The name "Gavron" comes from the family law case where it was determined that a party must first be aware of the court's expectations of self-sufficiency before support could be modified downward. The accompanying phrase "warning" is appropriate because the failure to take necessary steps to be self-supporting within a reasonable period of time is often the basis for a reduction or termination of support.

How are Gavron Warnings given?

Gavron warnings come about in various ways and are often very suttle. Sometimes, they are expressly given by a Judge in open court, such as at the time of trial when spousal support orders are given. More often, they are cleverly hidden in marital settlement agreements as one of many sentences under the spousal support provisions. They are also included on most judical council forms for dissolution judgments.

What does it mean to have received a Gavron Warning?

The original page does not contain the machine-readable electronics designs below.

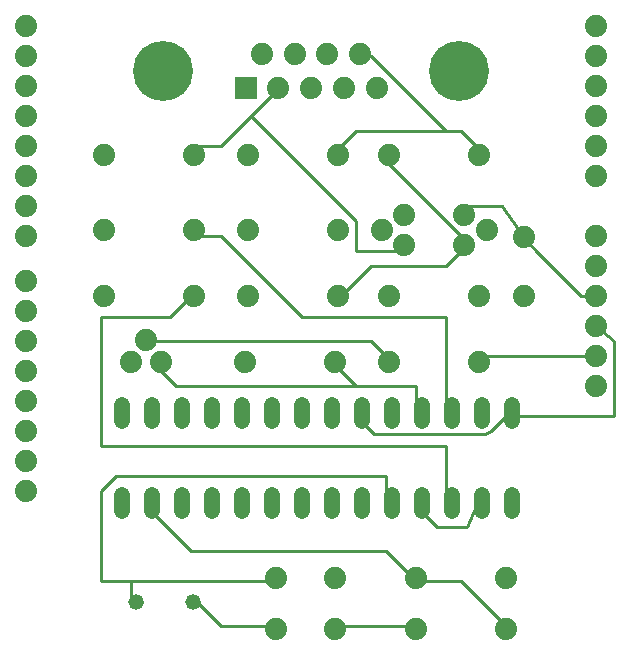
<source format=gbl>
G75*
G70*
%OFA0B0*%
%FSLAX24Y24*%
%IPPOS*%
%LPD*%
%AMOC8*
5,1,8,0,0,1.08239X$1,22.5*
%
%ADD10C,0.0740*%
%ADD11C,0.0520*%
%ADD12C,0.0520*%
%ADD13R,0.0740X0.0740*%
%ADD14C,0.2000*%
%ADD15C,0.0100*%
D10*
X001506Y012268D03*
X001506Y013268D03*
X001506Y014268D03*
X001506Y015268D03*
X001506Y016268D03*
X001506Y017268D03*
X001506Y018268D03*
X001506Y019268D03*
X001506Y020768D03*
X001506Y021768D03*
X001506Y022768D03*
X001506Y023768D03*
X001506Y024768D03*
X001506Y025768D03*
X001506Y026768D03*
X001506Y027768D03*
X004106Y023468D03*
X004106Y020968D03*
X004106Y018768D03*
X005506Y017318D03*
X006006Y016568D03*
X005006Y016568D03*
X007106Y018768D03*
X007106Y020968D03*
X007106Y023468D03*
X008906Y023468D03*
X009915Y025709D03*
X009372Y026827D03*
X010463Y026827D03*
X011006Y025709D03*
X011549Y026827D03*
X012096Y025709D03*
X012640Y026827D03*
X013187Y025709D03*
X013606Y023468D03*
X014106Y021468D03*
X014106Y020468D03*
X013356Y020968D03*
X011906Y020968D03*
X011906Y018768D03*
X011806Y016568D03*
X013606Y016568D03*
X013606Y018768D03*
X016106Y020468D03*
X016856Y020968D03*
X016106Y021468D03*
X016606Y023468D03*
X018106Y020752D03*
X018106Y018784D03*
X016606Y018768D03*
X016606Y016568D03*
X020506Y016768D03*
X020506Y015768D03*
X020506Y017768D03*
X020506Y018768D03*
X020506Y019768D03*
X020506Y020768D03*
X020506Y022768D03*
X020506Y023768D03*
X020506Y024768D03*
X020506Y025768D03*
X020506Y026768D03*
X020506Y027768D03*
X011906Y023468D03*
X008906Y020968D03*
X008906Y018768D03*
X008806Y016568D03*
X009822Y009368D03*
X009822Y007668D03*
X011790Y007668D03*
X011790Y009368D03*
X014506Y009368D03*
X014506Y007668D03*
X017506Y007668D03*
X017506Y009368D03*
D11*
X005156Y008568D03*
X007056Y008568D03*
D12*
X006706Y011608D02*
X006706Y012128D01*
X005706Y012128D02*
X005706Y011608D01*
X004706Y011608D02*
X004706Y012128D01*
X004706Y014608D02*
X004706Y015128D01*
X005706Y015128D02*
X005706Y014608D01*
X006706Y014608D02*
X006706Y015128D01*
X007706Y015128D02*
X007706Y014608D01*
X008706Y014608D02*
X008706Y015128D01*
X009706Y015128D02*
X009706Y014608D01*
X010706Y014608D02*
X010706Y015128D01*
X011706Y015128D02*
X011706Y014608D01*
X012706Y014608D02*
X012706Y015128D01*
X013706Y015128D02*
X013706Y014608D01*
X014706Y014608D02*
X014706Y015128D01*
X015706Y015128D02*
X015706Y014608D01*
X016706Y014608D02*
X016706Y015128D01*
X017706Y015128D02*
X017706Y014608D01*
X017706Y012128D02*
X017706Y011608D01*
X016706Y011608D02*
X016706Y012128D01*
X015706Y012128D02*
X015706Y011608D01*
X014706Y011608D02*
X014706Y012128D01*
X013706Y012128D02*
X013706Y011608D01*
X012706Y011608D02*
X012706Y012128D01*
X011706Y012128D02*
X011706Y011608D01*
X010706Y011608D02*
X010706Y012128D01*
X009706Y012128D02*
X009706Y011608D01*
X008706Y011608D02*
X008706Y012128D01*
X007706Y012128D02*
X007706Y011608D01*
D13*
X008825Y025709D03*
D14*
X006085Y026268D03*
X015927Y026268D03*
D15*
X016006Y024268D02*
X015506Y024268D01*
X013006Y026768D01*
X012640Y026827D01*
X012506Y024268D02*
X015506Y024268D01*
X016006Y024268D02*
X016506Y023768D01*
X016606Y023468D01*
X016106Y021768D02*
X016106Y021468D01*
X016106Y021768D02*
X017356Y021768D01*
X017506Y021568D01*
X018106Y020752D01*
X018506Y020268D01*
X020006Y018768D01*
X020506Y018768D01*
X020506Y017768D02*
X021106Y017268D01*
X021106Y014768D01*
X017506Y014768D01*
X017706Y014868D01*
X017506Y014768D02*
X017006Y014268D01*
X016806Y014168D01*
X013106Y014168D01*
X012506Y014768D01*
X012706Y014868D01*
X012506Y015768D02*
X006506Y015768D01*
X006006Y016268D01*
X006006Y016568D01*
X005506Y017268D02*
X005506Y017318D01*
X005506Y017268D02*
X013006Y017268D01*
X013506Y016768D01*
X013606Y016568D01*
X014506Y015768D02*
X012506Y015768D01*
X012006Y016268D01*
X011806Y016568D01*
X010706Y018068D02*
X015506Y018068D01*
X015506Y014768D01*
X015706Y014868D01*
X015506Y013768D02*
X004006Y013768D01*
X004006Y018068D01*
X006306Y018068D01*
X007006Y018768D01*
X007106Y018768D01*
X007006Y020768D02*
X007106Y020968D01*
X007006Y020768D02*
X008006Y020768D01*
X010706Y018068D01*
X011906Y018768D02*
X012006Y018768D01*
X013006Y019768D01*
X015506Y019768D01*
X016006Y020268D01*
X016106Y020468D01*
X016006Y020768D01*
X013506Y023268D01*
X013606Y023468D01*
X012506Y024268D02*
X012006Y023768D01*
X011906Y023468D01*
X012506Y021268D02*
X012506Y020268D01*
X014006Y020268D01*
X014106Y020468D01*
X012506Y021268D02*
X009006Y024768D01*
X010006Y025768D01*
X009915Y025709D01*
X009006Y024768D02*
X008006Y023768D01*
X007006Y023768D01*
X007106Y023468D01*
X004506Y012768D02*
X004006Y012268D01*
X004006Y009268D01*
X005006Y009268D01*
X005006Y008768D01*
X005156Y008568D01*
X005006Y009268D02*
X009506Y009268D01*
X009822Y009368D01*
X009506Y007768D02*
X009822Y007668D01*
X009506Y007768D02*
X008006Y007768D01*
X007006Y008768D01*
X007056Y008568D01*
X007006Y010268D02*
X013506Y010268D01*
X014506Y009268D01*
X014506Y009368D01*
X014506Y009268D02*
X016006Y009268D01*
X017506Y007768D01*
X017506Y007668D01*
X016206Y011068D02*
X015206Y011068D01*
X014506Y011768D01*
X014706Y011868D01*
X015506Y011768D02*
X015706Y011868D01*
X015506Y011768D02*
X015506Y013768D01*
X014706Y014868D02*
X014506Y014768D01*
X014506Y015768D01*
X013506Y012768D02*
X004506Y012768D01*
X005506Y011768D02*
X005706Y011868D01*
X005506Y011768D02*
X007006Y010268D01*
X011790Y007668D02*
X012006Y007768D01*
X014506Y007768D01*
X014506Y007668D01*
X016206Y011068D02*
X016506Y011768D01*
X016706Y011868D01*
X013706Y011868D02*
X013506Y011768D01*
X013506Y012768D01*
X016606Y016568D02*
X016506Y016768D01*
X020506Y016768D01*
M02*

</source>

We have all heard the phrase "If you give someone a fish, you feed them for a day. But if you teach someone to fish, you feed them for a lifetime." Receiving a Gavron Warning is like being told by the court to "go learn how to fish."

If you have received a Gavron warning you are legally on notice that you must seek to be fully self-supportive within a reasonable period of time, or face dire consequences. Sure, you will be handed your "daily fish" (i.e., spousal support) for a period of time, but if you do not use your time wisely, your "free fish" will be taken away, perhaps sooner rather than later. Even long term spousal support orders are not intended to last forever.

What is a "Reasonable Period of Time"?

That depends. It may be a matter of months or years. Likely, the Court's definition of "reasonable time" might well be substanitially different than yours. That's because the Court generally expects individuals to earn bread by the sweat of their own brow, and not the brow of others.